Congress allocated the money, part of the $2.2 trillion Cares Act stimulus package, for “tribal governments” to combat the Covid-19 pandemic. Eighteen tribes sued to challenge Treasury Secretary Steve Mnuchin’s decision that native corporations in Alaska would also be eligible for the cash, arguing that aid should go to tribes with “dire needs” ahead of for-profit entities.
The split within the American Indian community over who’s most deserving of public funding comes amid a furor over larger companies seeking small-business emergency loans from the federal government. Shake Shack Inc. quickly became a focal point of the controversy and said it would return its $10 million loan.
Tribes including the Cheyenne Sioux and Ute of the Uintah and Ouray reservation said they feared that giving money to the Alaska corporations wouldn’t leave enough for federally recognized tribes, including those in Alaska, to address the pandemic.
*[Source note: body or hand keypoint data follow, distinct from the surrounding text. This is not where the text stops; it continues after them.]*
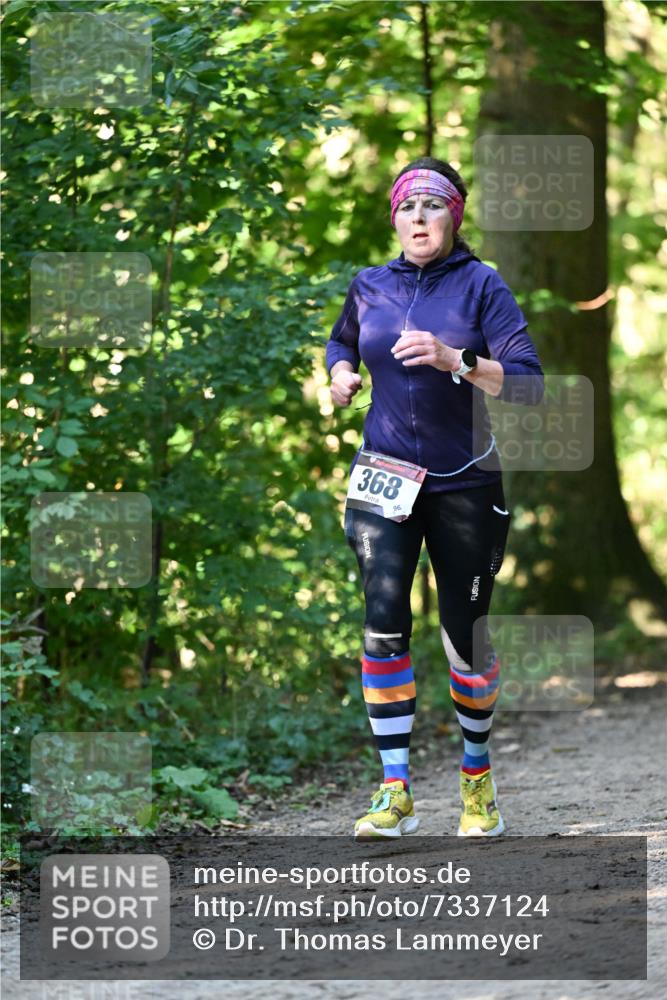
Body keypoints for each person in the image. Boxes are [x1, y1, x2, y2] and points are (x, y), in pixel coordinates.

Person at [326, 156, 544, 838]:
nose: (417, 219)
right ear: (393, 218)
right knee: (382, 617)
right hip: (382, 479)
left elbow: (529, 384)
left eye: (432, 207)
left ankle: (475, 782)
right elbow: (340, 343)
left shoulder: (481, 287)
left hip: (465, 483)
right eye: (405, 208)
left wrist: (457, 360)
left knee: (464, 638)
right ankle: (394, 792)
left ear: (453, 215)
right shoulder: (368, 287)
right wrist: (337, 376)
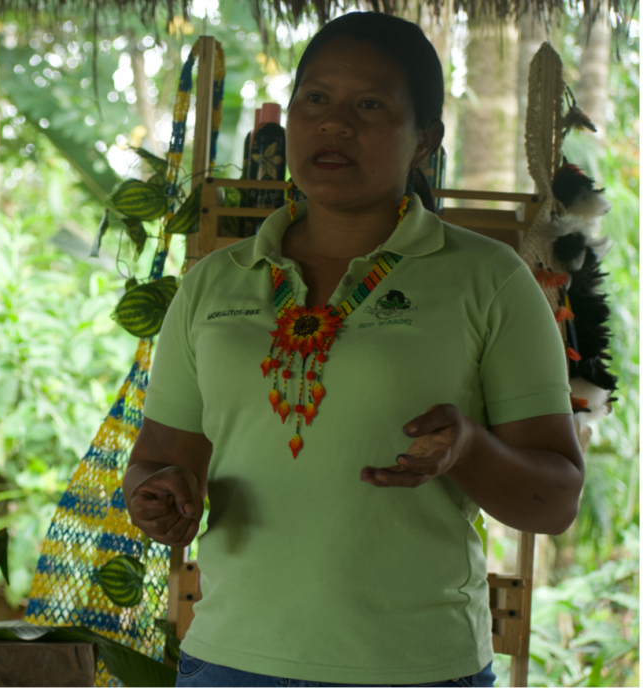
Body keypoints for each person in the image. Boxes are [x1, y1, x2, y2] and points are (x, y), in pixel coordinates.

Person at [122, 12, 585, 689]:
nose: (335, 123)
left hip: (419, 668)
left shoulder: (489, 278)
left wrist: (470, 450)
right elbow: (159, 463)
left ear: (425, 139)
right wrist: (157, 496)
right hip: (230, 661)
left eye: (370, 104)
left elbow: (557, 500)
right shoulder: (214, 282)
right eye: (317, 99)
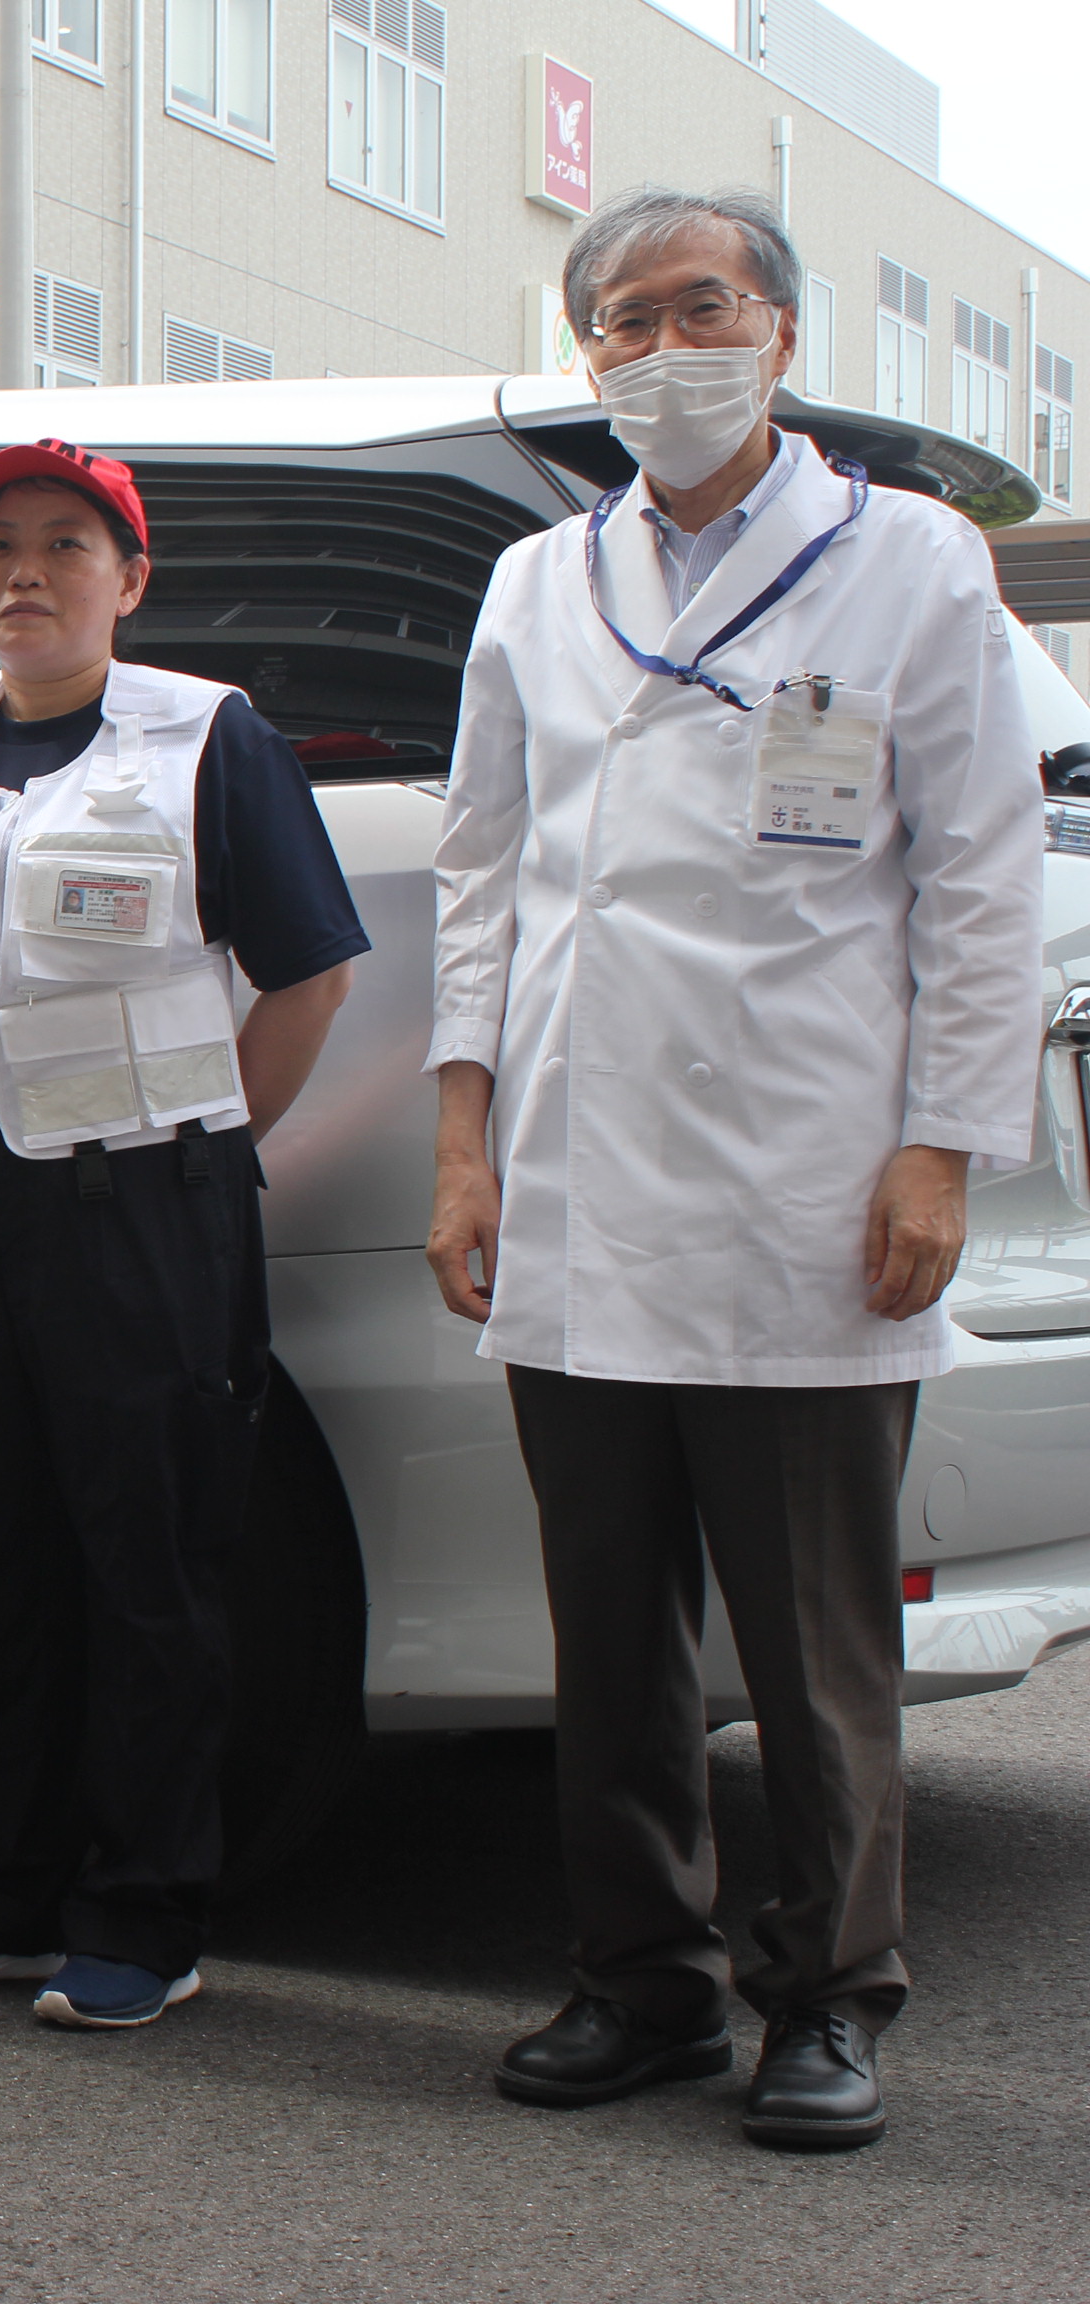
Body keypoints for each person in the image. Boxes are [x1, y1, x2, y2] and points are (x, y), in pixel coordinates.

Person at [429, 186, 1039, 2149]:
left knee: (812, 1644)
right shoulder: (545, 583)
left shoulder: (912, 563)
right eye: (621, 320)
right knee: (608, 1638)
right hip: (582, 1183)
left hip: (804, 1180)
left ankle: (829, 1999)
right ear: (585, 350)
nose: (660, 346)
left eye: (699, 307)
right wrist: (463, 1143)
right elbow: (481, 874)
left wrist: (943, 1152)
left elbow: (984, 876)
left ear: (781, 327)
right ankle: (643, 1983)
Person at [0, 439, 364, 2029]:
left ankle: (141, 1913)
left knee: (147, 1567)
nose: (26, 572)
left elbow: (310, 975)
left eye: (68, 545)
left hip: (140, 1205)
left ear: (129, 582)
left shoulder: (207, 738)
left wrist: (197, 1152)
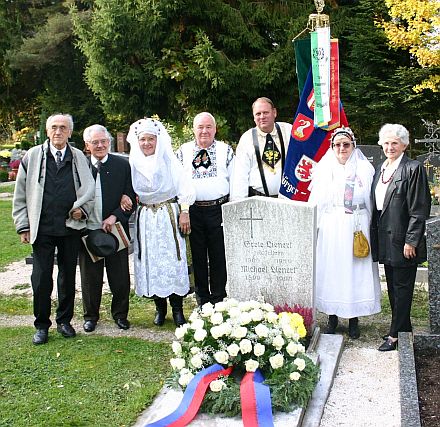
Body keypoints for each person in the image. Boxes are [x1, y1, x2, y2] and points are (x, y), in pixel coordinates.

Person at [12, 113, 95, 345]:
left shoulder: (79, 157)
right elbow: (20, 195)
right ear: (47, 131)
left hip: (70, 228)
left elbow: (90, 190)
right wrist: (23, 226)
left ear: (70, 132)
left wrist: (83, 211)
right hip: (43, 228)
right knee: (41, 279)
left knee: (67, 278)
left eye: (63, 128)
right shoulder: (33, 156)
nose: (58, 132)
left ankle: (64, 321)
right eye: (54, 127)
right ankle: (41, 325)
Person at [309, 127, 381, 339]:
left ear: (353, 146)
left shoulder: (364, 169)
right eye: (338, 145)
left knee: (354, 270)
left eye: (346, 144)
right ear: (332, 147)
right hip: (332, 226)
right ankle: (332, 316)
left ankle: (353, 319)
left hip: (356, 225)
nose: (342, 148)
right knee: (333, 269)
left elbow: (371, 200)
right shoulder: (323, 169)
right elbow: (317, 202)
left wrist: (368, 226)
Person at [128, 118, 195, 326]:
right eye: (143, 140)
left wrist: (184, 211)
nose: (146, 143)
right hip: (146, 217)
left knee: (172, 260)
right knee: (151, 261)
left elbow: (185, 185)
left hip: (168, 215)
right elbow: (127, 187)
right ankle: (159, 308)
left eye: (150, 139)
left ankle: (177, 309)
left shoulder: (168, 160)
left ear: (158, 140)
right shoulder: (133, 162)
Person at [371, 124, 431, 351]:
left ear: (404, 145)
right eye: (386, 142)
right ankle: (404, 329)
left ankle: (395, 335)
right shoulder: (381, 168)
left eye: (394, 142)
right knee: (394, 289)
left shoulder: (413, 168)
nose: (389, 147)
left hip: (403, 238)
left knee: (403, 287)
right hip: (385, 238)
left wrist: (411, 240)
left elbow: (419, 209)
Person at [79, 125, 136, 333]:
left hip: (115, 228)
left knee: (120, 276)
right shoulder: (80, 166)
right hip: (88, 229)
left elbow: (131, 198)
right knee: (90, 277)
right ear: (87, 145)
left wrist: (115, 216)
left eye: (104, 141)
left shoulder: (122, 165)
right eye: (95, 142)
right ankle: (90, 317)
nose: (100, 145)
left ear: (109, 142)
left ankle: (120, 315)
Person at [176, 112, 234, 306]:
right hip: (193, 211)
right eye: (200, 127)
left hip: (219, 209)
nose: (204, 131)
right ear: (193, 129)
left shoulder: (226, 150)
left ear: (215, 129)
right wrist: (183, 210)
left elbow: (234, 180)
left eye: (208, 127)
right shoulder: (183, 152)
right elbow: (177, 183)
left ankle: (219, 298)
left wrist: (231, 210)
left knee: (218, 255)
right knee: (198, 256)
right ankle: (203, 300)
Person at [230, 97, 291, 200]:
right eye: (258, 114)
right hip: (258, 201)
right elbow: (240, 176)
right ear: (254, 117)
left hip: (287, 200)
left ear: (274, 112)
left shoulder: (288, 130)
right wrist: (238, 204)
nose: (262, 117)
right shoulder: (246, 139)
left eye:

The Alaska corporations, established by Congress in 1971 as part of a settlement with Alaska Natives, own some of the state’s largest enterprises and are among its biggest employers.
By contrast, the Asa’carsarmiut Tribe said in the lawsuit that it must address the needs of homeless families as well as those of “intergenerational families who live in overcrowded substandard housing, lacking water and sewer services.”
U.S. District Judge Amit Mehta in Washington on Monday issued an order that temporarily prohibits Mnuchin from giving any of the money to the for-profit corporations while the court fight continues.